--- DATA PROVIDED ---

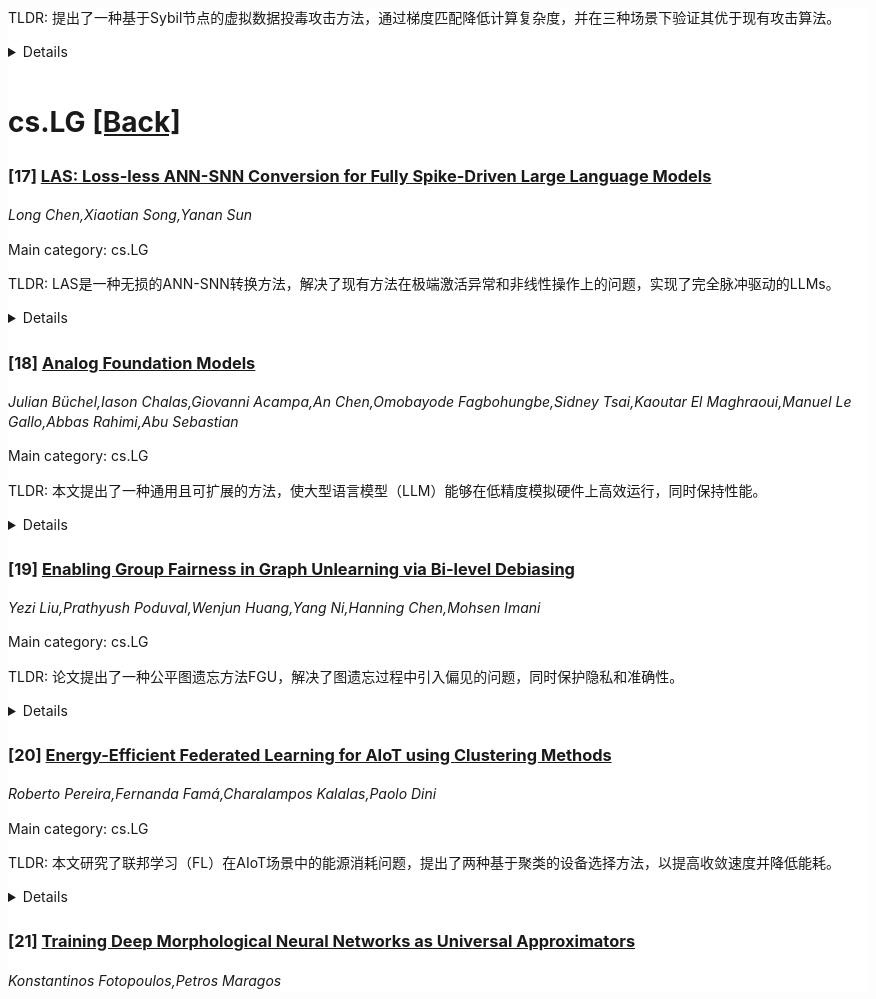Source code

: TLDR: 提出了一种基于Sybil节点的虚拟数据投毒攻击方法，通过梯度匹配降低计算复杂度，并在三种场景下验证其优于现有攻击算法。


<details><summary>Details</summary></details>

<div id='cs.LG'></div>

# cs.LG [[Back]](#toc)

### [17] [LAS: Loss-less ANN-SNN Conversion for Fully Spike-Driven Large Language Models](https://arxiv.org/abs/2505.09659)
*Long Chen,Xiaotian Song,Yanan Sun*

Main category: cs.LG

TLDR: LAS是一种无损的ANN-SNN转换方法，解决了现有方法在极端激活异常和非线性操作上的问题，实现了完全脉冲驱动的LLMs。


<details><summary>Details</summary></details>

### [18] [Analog Foundation Models](https://arxiv.org/abs/2505.09663)
*Julian Büchel,Iason Chalas,Giovanni Acampa,An Chen,Omobayode Fagbohungbe,Sidney Tsai,Kaoutar El Maghraoui,Manuel Le Gallo,Abbas Rahimi,Abu Sebastian*

Main category: cs.LG

TLDR: 本文提出了一种通用且可扩展的方法，使大型语言模型（LLM）能够在低精度模拟硬件上高效运行，同时保持性能。


<details><summary>Details</summary></details>

### [19] [Enabling Group Fairness in Graph Unlearning via Bi-level Debiasing](https://arxiv.org/abs/2505.09702)
*Yezi Liu,Prathyush Poduval,Wenjun Huang,Yang Ni,Hanning Chen,Mohsen Imani*

Main category: cs.LG

TLDR: 论文提出了一种公平图遗忘方法FGU，解决了图遗忘过程中引入偏见的问题，同时保护隐私和准确性。


<details><summary>Details</summary></details>

### [20] [Energy-Efficient Federated Learning for AIoT using Clustering Methods](https://arxiv.org/abs/2505.09704)
*Roberto Pereira,Fernanda Famá,Charalampos Kalalas,Paolo Dini*

Main category: cs.LG

TLDR: 本文研究了联邦学习（FL）在AIoT场景中的能源消耗问题，提出了两种基于聚类的设备选择方法，以提高收敛速度并降低能耗。


<details><summary>Details</summary></details>

### [21] [Training Deep Morphological Neural Networks as Universal Approximators](https://arxiv.org/abs/2505.09710)
*Konstantinos Fotopoulos,Petros Maragos*

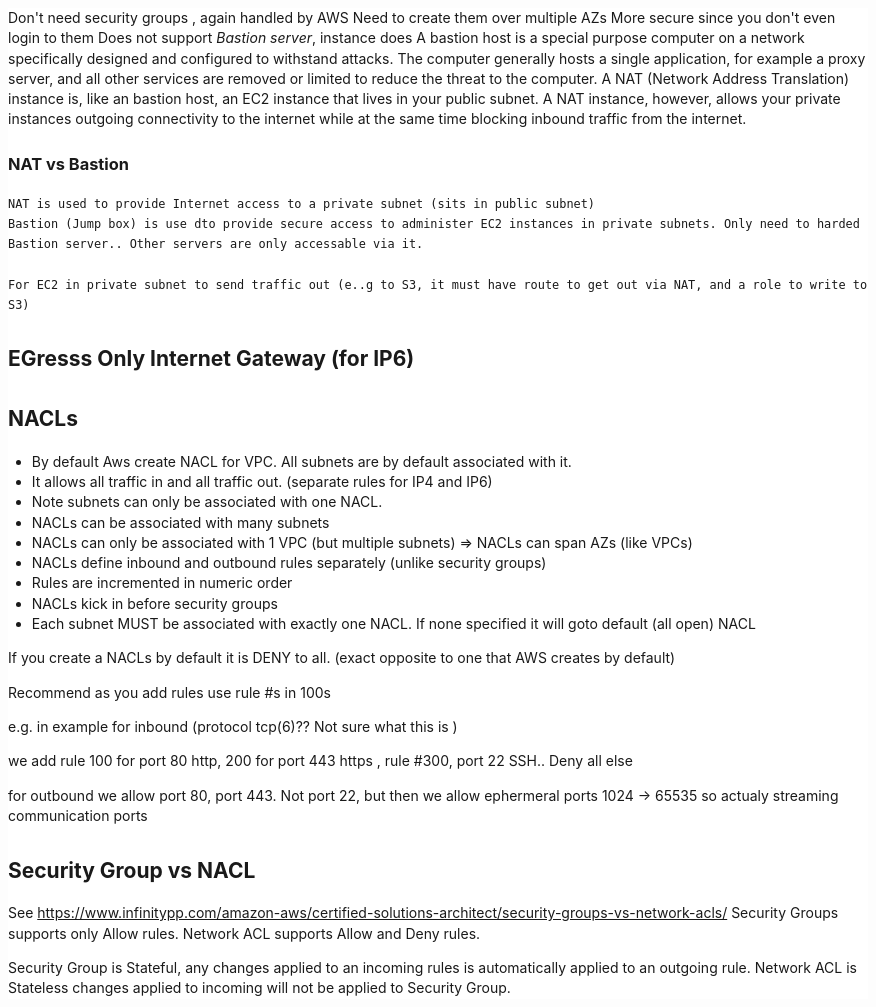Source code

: Don't need security groups , again handled by AWS
Need to create them over multiple AZs
More secure since you don't even login to them
Does not support *Bastion server*, instance does
    A bastion host is a special purpose computer on a network specifically designed and configured to withstand attacks. The computer generally hosts a single application, for example a proxy server, and all other services are removed or limited to reduce the threat to the computer.
    A NAT (Network Address Translation) instance is, like an bastion host, an EC2 instance that lives in your public subnet. A NAT instance, however, allows your private instances outgoing connectivity to the internet while at the same time blocking inbound traffic from the internet.

### NAT vs Bastion 
    NAT is used to provide Internet access to a private subnet (sits in public subnet)
    Bastion (Jump box) is use dto provide secure access to administer EC2 instances in private subnets. Only need to harded Bastion server.. Other servers are only accessable via it.

    For EC2 in private subnet to send traffic out (e..g to S3, it must have route to get out via NAT, and a role to write to S3)
## EGresss Only Internet Gateway (for IP6)

## NACLs
* By default Aws create NACL for VPC. All subnets are by default associated with it.
* It allows all traffic in and all traffic out. (separate rules for IP4 and IP6)
* Note subnets can only be associated with one NACL.
* NACLs can be associated with many subnets
* NACLs can only be associated with 1 VPC (but multiple subnets) => NACLs can span AZs (like VPCs)
* NACLs define inbound and outbound rules separately (unlike security groups)
* Rules are incremented in numeric order
* NACLs kick in before security groups
* Each subnet MUST be associated with exactly one NACL. If none specified it will goto default (all open) NACL

 
If you create a NACLs by default it is DENY to all. (exact opposite to one that AWS creates by default)

Recommend as you add rules use rule #s in 100s

e.g. in example for inbound  (protocol tcp(6)?? Not sure what this is )

we add rule 100 for port 80 http, 200 for port 443 https , rule #300, port 22 SSH.. Deny all else

for outbound we allow port 80, port 443. Not port 22, but then we allow ephermeral ports 1024 -> 65535 so actualy streaming communication ports

## Security Group vs NACL
See https://www.infinitypp.com/amazon-aws/certified-solutions-architect/security-groups-vs-network-acls/ 
Security Groups supports only Allow rules.
Network ACL supports Allow and Deny rules.

Security Group is Stateful, any changes applied to an incoming rules is automatically applied to an outgoing rule.
Network ACL is Stateless changes applied to incoming will not be applied to Security Group.
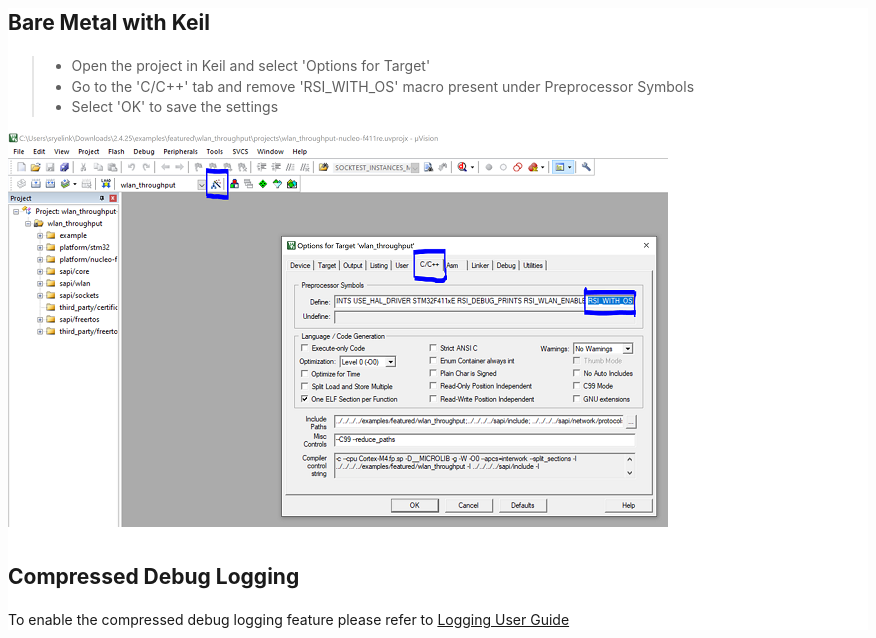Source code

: ## Bare Metal with Keil
> - Open the project in Keil and select 'Options for Target'
> - Go to the 'C/C++' tab and remove 'RSI_WITH_OS' macro present under Preprocessor Symbols
> - Select 'OK' to save the settings
      
![Figure: project settings in Keil IDE](resources/readme/image184a.png) 

## Compressed Debug Logging

To enable the compressed debug logging feature please refer to [Logging User Guide](https://docs.silabs.com/rs9116-wiseconnect/latest/wifibt-wc-sapi-reference/logging-user-guide)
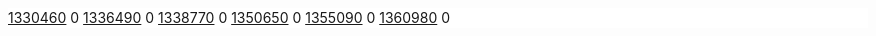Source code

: <td></td>
</tr>
<tr>
<td></td>
<td><a href="/game/1330460">1330460</a></td>
<td>0</td>
<td></td>
<td></td>
<td></td>
<td></td>
<td></td>
</tr>
<tr>
<td></td>
<td><a href="/game/1336490">1336490</a></td>
<td>0</td>
<td></td>
<td></td>
<td></td>
<td></td>
<td></td>
</tr>
<tr>
<td></td>
<td><a href="/game/1338770">1338770</a></td>
<td>0</td>
<td></td>
<td></td>
<td></td>
<td></td>
<td></td>
</tr>
<tr>
<td></td>
<td><a href="/game/1350650">1350650</a></td>
<td>0</td>
<td></td>
<td></td>
<td></td>
<td></td>
<td></td>
</tr>
<tr>
<td></td>
<td><a href="/game/1355090">1355090</a></td>
<td>0</td>
<td></td>
<td></td>
<td></td>
<td></td>
<td></td>
</tr>
<tr>
<td></td>
<td><a href="/game/1360980">1360980</a></td>
<td>0</td>
<td></td>
<td></td>
<td></td>
<td></td>
<td></td>
</tr>
<tr>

---

THE PROBLEM> Print out the material verbatim, skipping pictures.

REPLY>
Source code

: TLDR: 提出了一种基于Sybil节点的虚拟数据投毒攻击方法，通过梯度匹配降低计算复杂度，并在三种场景下验证其优于现有攻击算法。


<details><summary>Details</summary></details>

<div id='cs.LG'></div>

# cs.LG [[Back]](#toc)

### [17] [LAS: Loss-less ANN-SNN Conversion for Fully Spike-Driven Large Language Models](https://arxiv.org/abs/2505.09659)
*Long Chen,Xiaotian Song,Yanan Sun*

Main category: cs.LG

TLDR: LAS是一种无损的ANN-SNN转换方法，解决了现有方法在极端激活异常和非线性操作上的问题，实现了完全脉冲驱动的LLMs。


<details><summary>Details</summary></details>

### [18] [Analog Foundation Models](https://arxiv.org/abs/2505.09663)
*Julian Büchel,Iason Chalas,Giovanni Acampa,An Chen,Omobayode Fagbohungbe,Sidney Tsai,Kaoutar El Maghraoui,Manuel Le Gallo,Abbas Rahimi,Abu Sebastian*

Main category: cs.LG

TLDR: 本文提出了一种通用且可扩展的方法，使大型语言模型（LLM）能够在低精度模拟硬件上高效运行，同时保持性能。


<details><summary>Details</summary></details>

### [19] [Enabling Group Fairness in Graph Unlearning via Bi-level Debiasing](https://arxiv.org/abs/2505.09702)
*Yezi Liu,Prathyush Poduval,Wenjun Huang,Yang Ni,Hanning Chen,Mohsen Imani*

Main category: cs.LG

TLDR: 论文提出了一种公平图遗忘方法FGU，解决了图遗忘过程中引入偏见的问题，同时保护隐私和准确性。


<details><summary>Details</summary></details>

### [20] [Energy-Efficient Federated Learning for AIoT using Clustering Methods](https://arxiv.org/abs/2505.09704)
*Roberto Pereira,Fernanda Famá,Charalampos Kalalas,Paolo Dini*

Main category: cs.LG

TLDR: 本文研究了联邦学习（FL）在AIoT场景中的能源消耗问题，提出了两种基于聚类的设备选择方法，以提高收敛速度并降低能耗。


<details><summary>Details</summary></details>

### [21] [Training Deep Morphological Neural Networks as Universal Approximators](https://arxiv.org/abs/2505.09710)
*Konstantinos Fotopoulos,Petros Maragos*

Source code

: Don't need security groups , again handled by AWS
Need to create them over multiple AZs
More secure since you don't even login to them
Does not support *Bastion server*, instance does
    A bastion host is a special purpose computer on a network specifically designed and configured to withstand attacks. The computer generally hosts a single application, for example a proxy server, and all other services are removed or limited to reduce the threat to the computer.
    A NAT (Network Address Translation) instance is, like an bastion host, an EC2 instance that lives in your public subnet. A NAT instance, however, allows your private instances outgoing connectivity to the internet while at the same time blocking inbound traffic from the internet.

### NAT vs Bastion 
    NAT is used to provide Internet access to a private subnet (sits in public subnet)
    Bastion (Jump box) is use dto provide secure access to administer EC2 instances in private subnets. Only need to harded Bastion server.. Other servers are only accessable via it.

    For EC2 in private subnet to send traffic out (e..g to S3, it must have route to get out via NAT, and a role to write to S3)
## EGresss Only Internet Gateway (for IP6)

## NACLs
* By default Aws create NACL for VPC. All subnets are by default associated with it.
* It allows all traffic in and all traffic out. (separate rules for IP4 and IP6)
* Note subnets can only be associated with one NACL.
* NACLs can be associated with many subnets
* NACLs can only be associated with 1 VPC (but multiple subnets) => NACLs can span AZs (like VPCs)
* NACLs define inbound and outbound rules separately (unlike security groups)
* Rules are incremented in numeric order
* NACLs kick in before security groups
* Each subnet MUST be associated with exactly one NACL. If none specified it will goto default (all open) NACL

 
If you create a NACLs by default it is DENY to all. (exact opposite to one that AWS creates by default)

Recommend as you add rules use rule #s in 100s

e.g. in example for inbound  (protocol tcp(6)?? Not sure what this is )

we add rule 100 for port 80 http, 200 for port 443 https , rule #300, port 22 SSH.. Deny all else

for outbound we allow port 80, port 443. Not port 22, but then we allow ephermeral ports 1024 -> 65535 so actualy streaming communication ports

## Security Group vs NACL
See https://www.infinitypp.com/amazon-aws/certified-solutions-architect/security-groups-vs-network-acls/ 
Security Groups supports only Allow rules.
Network ACL supports Allow and Deny rules.

Security Group is Stateful, any changes applied to an incoming rules is automatically applied to an outgoing rule.
Network ACL is Stateless changes applied to incoming will not be applied to Security Group.
Source code

: ## Bare Metal with Keil
> - Open the project in Keil and select 'Options for Target'
> - Go to the 'C/C++' tab and remove 'RSI_WITH_OS' macro present under Preprocessor Symbols
> - Select 'OK' to save the settings
      
![Figure: project settings in Keil IDE](resources/readme/image184a.png) 

## Compressed Debug Logging

To enable the compressed debug logging feature please refer to [Logging User Guide](https://docs.silabs.com/rs9116-wiseconnect/latest/wifibt-wc-sapi-reference/logging-user-guide)
Source code

: <td></td>
</tr>
<tr>
<td></td>
<td><a href="/game/1330460">1330460</a></td>
<td>0</td>
<td></td>
<td></td>
<td></td>
<td></td>
<td></td>
</tr>
<tr>
<td></td>
<td><a href="/game/1336490">1336490</a></td>
<td>0</td>
<td></td>
<td></td>
<td></td>
<td></td>
<td></td>
</tr>
<tr>
<td></td>
<td><a href="/game/1338770">1338770</a></td>
<td>0</td>
<td></td>
<td></td>
<td></td>
<td></td>
<td></td>
</tr>
<tr>
<td></td>
<td><a href="/game/1350650">1350650</a></td>
<td>0</td>
<td></td>
<td></td>
<td></td>
<td></td>
<td></td>
</tr>
<tr>
<td></td>
<td><a href="/game/1355090">1355090</a></td>
<td>0</td>
<td></td>
<td></td>
<td></td>
<td></td>
<td></td>
</tr>
<tr>
<td></td>
<td><a href="/game/1360980">1360980</a></td>
<td>0</td>
<td></td>
<td></td>
<td></td>
<td></td>
<td></td>
</tr>
<tr>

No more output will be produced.